— TASK REQUIREMENTS —
Reproduce all of the data below word for word, changing nothing.

— EXTRACTED ENTRIES —
▬▬▬▬▬▬▬▬▬▬
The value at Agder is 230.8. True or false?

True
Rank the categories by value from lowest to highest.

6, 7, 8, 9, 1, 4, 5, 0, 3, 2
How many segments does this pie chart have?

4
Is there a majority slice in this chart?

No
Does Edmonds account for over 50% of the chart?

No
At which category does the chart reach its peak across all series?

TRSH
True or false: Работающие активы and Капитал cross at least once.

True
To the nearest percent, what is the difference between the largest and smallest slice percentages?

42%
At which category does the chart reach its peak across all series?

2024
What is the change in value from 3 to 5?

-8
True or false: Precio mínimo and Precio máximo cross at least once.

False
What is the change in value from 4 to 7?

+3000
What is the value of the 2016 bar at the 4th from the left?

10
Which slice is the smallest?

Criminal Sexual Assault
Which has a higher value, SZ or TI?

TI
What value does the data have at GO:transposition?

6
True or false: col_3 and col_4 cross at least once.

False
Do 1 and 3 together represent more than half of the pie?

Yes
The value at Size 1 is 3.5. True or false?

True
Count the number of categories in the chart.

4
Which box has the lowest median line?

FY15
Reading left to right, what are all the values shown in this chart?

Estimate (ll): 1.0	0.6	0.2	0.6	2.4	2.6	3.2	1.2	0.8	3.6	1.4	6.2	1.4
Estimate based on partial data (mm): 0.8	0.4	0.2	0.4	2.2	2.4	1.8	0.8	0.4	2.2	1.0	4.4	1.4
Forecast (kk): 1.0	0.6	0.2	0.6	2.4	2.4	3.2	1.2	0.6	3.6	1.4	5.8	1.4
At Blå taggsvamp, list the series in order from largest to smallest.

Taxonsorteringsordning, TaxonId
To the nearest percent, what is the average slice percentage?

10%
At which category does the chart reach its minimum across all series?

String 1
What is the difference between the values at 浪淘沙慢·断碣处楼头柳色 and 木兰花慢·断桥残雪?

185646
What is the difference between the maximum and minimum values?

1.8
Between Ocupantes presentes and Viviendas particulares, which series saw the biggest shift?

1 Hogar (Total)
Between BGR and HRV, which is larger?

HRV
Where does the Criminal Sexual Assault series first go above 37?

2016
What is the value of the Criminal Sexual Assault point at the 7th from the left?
▬▬▬▬▬▬▬▬▬▬
— SOLUTION TO THE EXERCISE —
The value at Agder is 230.8. True or false?

True
Rank the categories by value from lowest to highest.

6, 7, 8, 9, 1, 4, 5, 0, 3, 2
How many segments does this pie chart have?

4
Is there a majority slice in this chart?

No
Does Edmonds account for over 50% of the chart?

No
At which category does the chart reach its peak across all series?

TRSH
True or false: Работающие активы and Капитал cross at least once.

True
To the nearest percent, what is the difference between the largest and smallest slice percentages?

42%
At which category does the chart reach its peak across all series?

2024
What is the change in value from 3 to 5?

-8
True or false: Precio mínimo and Precio máximo cross at least once.

False
What is the change in value from 4 to 7?

+3000
What is the value of the 2016 bar at the 4th from the left?

10
Which slice is the smallest?

Criminal Sexual Assault
Which has a higher value, SZ or TI?

TI
What value does the data have at GO:transposition?

6
True or false: col_3 and col_4 cross at least once.

False
Do 1 and 3 together represent more than half of the pie?

Yes
The value at Size 1 is 3.5. True or false?

True
Count the number of categories in the chart.

4
Which box has the lowest median line?

FY15
Reading left to right, what are all the values shown in this chart?

Estimate (ll): 1.0	0.6	0.2	0.6	2.4	2.6	3.2	1.2	0.8	3.6	1.4	6.2	1.4
Estimate based on partial data (mm): 0.8	0.4	0.2	0.4	2.2	2.4	1.8	0.8	0.4	2.2	1.0	4.4	1.4
Forecast (kk): 1.0	0.6	0.2	0.6	2.4	2.4	3.2	1.2	0.6	3.6	1.4	5.8	1.4
At Blå taggsvamp, list the series in order from largest to smallest.

Taxonsorteringsordning, TaxonId
To the nearest percent, what is the average slice percentage?

10%
At which category does the chart reach its minimum across all series?

String 1
What is the difference between the values at 浪淘沙慢·断碣处楼头柳色 and 木兰花慢·断桥残雪?

185646
What is the difference between the maximum and minimum values?

1.8
Between Ocupantes presentes and Viviendas particulares, which series saw the biggest shift?

1 Hogar (Total)
Between BGR and HRV, which is larger?

HRV
Where does the Criminal Sexual Assault series first go above 37?

2016
What is the value of the Criminal Sexual Assault point at the 7th from the left?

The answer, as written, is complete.